++++ Record excerpts

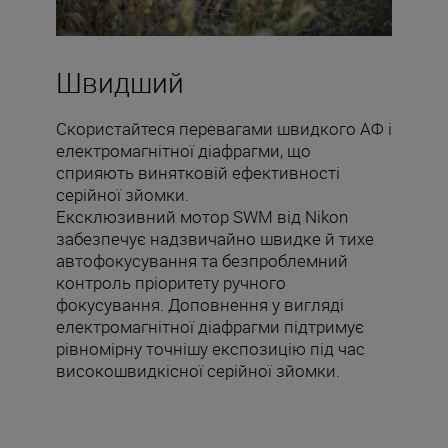
Швидший
Скористайтеся перевагами швидкого АФ і
електромагнітної діафрагми, що
сприяють винятковій ефективності
серійної зйомки.
Ексклюзивний мотор SWM від Nikon
забезпечує надзвичайно швидке й тихе
автофокусування та безпроблемний
контроль пріоритету ручного
фокусування. Доповнення у вигляді
електромагнітної діафрагми підтримує
рівномірну точнішу експозицію під час
високошвидкісної серійної зйомки.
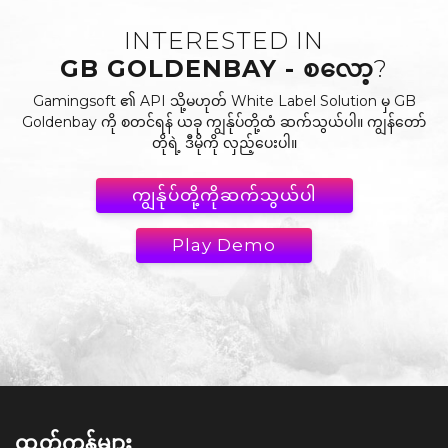
INTERESTED IN
GB GOLDENBAY - စလော့
?
Gamingsoft ၏ API သို့မဟုတ် White Label Solution မှ GB
Goldenbay ကို စတင်ရန် ယခု ကျွန်ုပ်တို့ထံ ဆက်သွယ်ပါ။ ကျွန်တော်
တိုရဲ့ ဒီမိုကို လှည့်ပေးပါ။
ကျွန်ုပ်တို့ကိုဆက်သွယ်ပါ
Play Demo
ထုတ်ကုန်များ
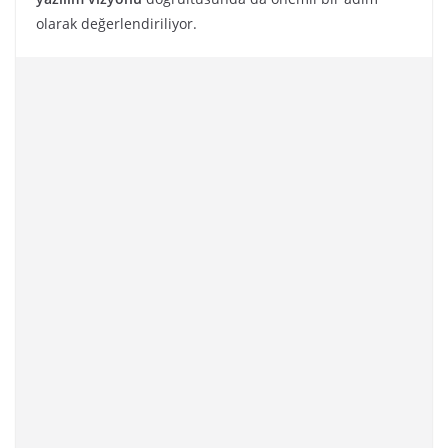
olarak değerlendiriliyor.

++++++++

### [Exercise instructions]
Please write out every line of text in the material above as a JSON list of strings, one string per line, skipping blank lines and leaving out the pictures.

### [Your response]
[
  "Швидший",
  "Скористайтеся перевагами швидкого АФ і",
  "електромагнітної діафрагми, що",
  "сприяють винятковій ефективності",
  "серійної зйомки.",
  "Ексклюзивний мотор SWM від Nikon",
  "забезпечує надзвичайно швидке й тихе",
  "автофокусування та безпроблемний",
  "контроль пріоритету ручного",
  "фокусування. Доповнення у вигляді",
  "електромагнітної діафрагми підтримує",
  "рівномірну точнішу експозицію під час",
  "високошвидкісної серійної зйомки.",
  "INTERESTED IN",
  "GB GOLDENBAY - စလော့",
  "?",
  "Gamingsoft ၏ API သို့မဟုတ် White Label Solution မှ GB",
  "Goldenbay ကို စတင်ရန် ယခု ကျွန်ုပ်တို့ထံ ဆက်သွယ်ပါ။ ကျွန်တော်",
  "တိုရဲ့ ဒီမိုကို လှည့်ပေးပါ။",
  "ကျွန်ုပ်တို့ကိုဆက်သွယ်ပါ",
  "Play Demo",
  "ထုတ်ကုန်များ",
  "olarak değerlendiriliyor."
]